TEXT BLOCK:
By Claus Köllinger / Updated: 16 Apr 2018

 

Warsaw is stepping up the pace of the improvements in its sustainable urban transport services, as it works on several issues simultaneously.

About a week ago, the last tender for the construction of the second metro line was announced, which will complete the line between the future “Księcia Janusza” and “Lazurowa” stations on the western extension of the system. This tender is the final part of the major investments and construction of Warsaw’s metro system, which currently sees construction extending the existing lines to both the west and east of the city centre. In addition, bids for the most westerly stations are currently being analysed and the bids for the completion of the eastern section have been closed since the end of March. The second line is planned to be finished by 2023, including a depot with service halls, warehouses and technical facilities at the western end of the line that will cover an area of 26 hectares.

Further investments in public transport are about to come: The Municipal Bus Company MZA has announced a successful tender for 50 articulated and 30 twelve-metre compressed natural gas-powered buses. Two bids will be delivered by Solaris, which amounted to a value of PLN 140 Mio (EUR 33 Mio), and the rest by MAN, which cost PLN 133 Mio (EUR 31.4 Mio). It is the biggest investment in MZA's history in low emission busses. The first buses will be produced by spring 2019. Additionally, MZA has launched a tender for the delivery of the fuel – compressed natural gas – for a time frame of 10 years alongside the construction of the refuelling infrastructure.

According to Warsaw City Hall, about 1 billion passengers are using public transport in the city each year, half of them are using buses.

SHORT PROBLEM A:
In one to three sentences, explain what the latest tender for the second metro line will complete, according to the text about Warsaw's public transport.
SHORT PROBLEM B:
Using the text about Warsaw's public transport, say whether each statement agrees with it. Answer yes or no, and quote the deciding words.
(i) The second metro line is planned to be finished by 2023.
(ii) MAN's share of the bus order cost more than Solaris's share.
(iii) The tender for compressed natural gas covers a period of ten years.
Rely only on the text about Warsaw's public transport.

RECORDED INFORMATION:
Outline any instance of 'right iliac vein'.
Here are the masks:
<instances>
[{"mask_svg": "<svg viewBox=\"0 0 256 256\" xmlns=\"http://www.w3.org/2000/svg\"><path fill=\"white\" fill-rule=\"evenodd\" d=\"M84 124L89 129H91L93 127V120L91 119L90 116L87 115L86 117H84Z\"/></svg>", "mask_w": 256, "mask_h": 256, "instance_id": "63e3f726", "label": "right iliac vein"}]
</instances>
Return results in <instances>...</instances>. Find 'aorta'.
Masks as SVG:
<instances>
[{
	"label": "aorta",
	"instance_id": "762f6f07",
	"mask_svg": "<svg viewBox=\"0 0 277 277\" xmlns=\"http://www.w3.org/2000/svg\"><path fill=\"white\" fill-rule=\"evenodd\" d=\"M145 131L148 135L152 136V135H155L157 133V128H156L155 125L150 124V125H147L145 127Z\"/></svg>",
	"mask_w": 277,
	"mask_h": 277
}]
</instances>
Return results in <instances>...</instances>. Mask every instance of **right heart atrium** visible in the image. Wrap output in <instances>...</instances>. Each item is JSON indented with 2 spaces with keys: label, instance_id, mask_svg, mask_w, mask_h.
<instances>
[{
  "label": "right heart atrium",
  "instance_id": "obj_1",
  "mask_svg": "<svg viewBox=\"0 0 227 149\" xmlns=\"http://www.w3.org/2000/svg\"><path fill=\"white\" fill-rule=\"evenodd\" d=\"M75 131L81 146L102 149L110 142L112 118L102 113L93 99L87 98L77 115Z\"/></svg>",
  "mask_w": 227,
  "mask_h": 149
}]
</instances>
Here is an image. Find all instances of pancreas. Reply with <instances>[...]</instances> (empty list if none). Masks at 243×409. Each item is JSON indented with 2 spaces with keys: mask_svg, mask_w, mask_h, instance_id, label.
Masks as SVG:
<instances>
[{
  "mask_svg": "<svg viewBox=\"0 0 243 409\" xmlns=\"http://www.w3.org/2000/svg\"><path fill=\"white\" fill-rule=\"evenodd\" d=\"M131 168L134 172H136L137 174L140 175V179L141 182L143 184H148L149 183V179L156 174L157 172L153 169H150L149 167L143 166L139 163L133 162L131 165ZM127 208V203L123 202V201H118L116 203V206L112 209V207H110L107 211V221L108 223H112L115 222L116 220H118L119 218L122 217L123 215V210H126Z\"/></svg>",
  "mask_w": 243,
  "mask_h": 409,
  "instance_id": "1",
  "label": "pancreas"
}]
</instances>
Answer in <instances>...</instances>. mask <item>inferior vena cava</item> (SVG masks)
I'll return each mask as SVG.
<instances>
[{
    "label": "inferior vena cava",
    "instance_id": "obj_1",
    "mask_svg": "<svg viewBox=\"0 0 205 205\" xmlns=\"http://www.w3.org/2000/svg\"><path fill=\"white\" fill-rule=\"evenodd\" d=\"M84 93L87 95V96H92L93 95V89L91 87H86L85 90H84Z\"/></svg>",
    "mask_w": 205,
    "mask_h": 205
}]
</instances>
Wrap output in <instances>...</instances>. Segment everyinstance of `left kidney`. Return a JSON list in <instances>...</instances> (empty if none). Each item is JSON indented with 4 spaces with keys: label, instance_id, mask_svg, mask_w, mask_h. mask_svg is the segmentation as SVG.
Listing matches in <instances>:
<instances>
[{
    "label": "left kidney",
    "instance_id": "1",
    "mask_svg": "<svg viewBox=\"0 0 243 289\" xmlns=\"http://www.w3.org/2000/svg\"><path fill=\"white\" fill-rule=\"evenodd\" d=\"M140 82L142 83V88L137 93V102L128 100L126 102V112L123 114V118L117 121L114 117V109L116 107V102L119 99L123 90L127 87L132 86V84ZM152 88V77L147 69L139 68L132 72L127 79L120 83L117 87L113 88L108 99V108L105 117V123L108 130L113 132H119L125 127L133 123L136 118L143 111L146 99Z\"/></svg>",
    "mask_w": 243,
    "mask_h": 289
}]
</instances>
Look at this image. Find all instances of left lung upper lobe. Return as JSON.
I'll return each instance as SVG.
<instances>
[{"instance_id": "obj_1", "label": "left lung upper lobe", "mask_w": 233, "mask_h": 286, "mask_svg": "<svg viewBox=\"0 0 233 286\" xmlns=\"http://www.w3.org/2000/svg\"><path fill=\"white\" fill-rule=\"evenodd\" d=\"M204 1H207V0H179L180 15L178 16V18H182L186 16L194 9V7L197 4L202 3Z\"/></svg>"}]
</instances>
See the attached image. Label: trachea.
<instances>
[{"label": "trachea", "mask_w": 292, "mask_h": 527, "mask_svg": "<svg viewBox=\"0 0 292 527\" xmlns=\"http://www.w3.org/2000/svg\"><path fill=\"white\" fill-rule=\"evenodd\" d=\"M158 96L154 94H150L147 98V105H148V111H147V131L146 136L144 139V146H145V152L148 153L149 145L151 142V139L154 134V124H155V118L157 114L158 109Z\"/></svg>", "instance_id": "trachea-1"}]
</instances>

EXPECTED OUTPUT A:
It will complete the line between the future "Księcia Janusza" and "Lazurowa" stations on the western extension of the system. This makes it the final part of the major investments and construction of Warsaw's metro system.

EXPECTED OUTPUT B:
(i) Yes: "The second line is planned to be finished by 2023"
(ii) No: Solaris's bids "amounted to a value of PLN 140 Mio (EUR 33 Mio)", while MAN's part "cost PLN 133 Mio (EUR 31.4 Mio)"
(iii) Yes: "for a time frame of 10 years"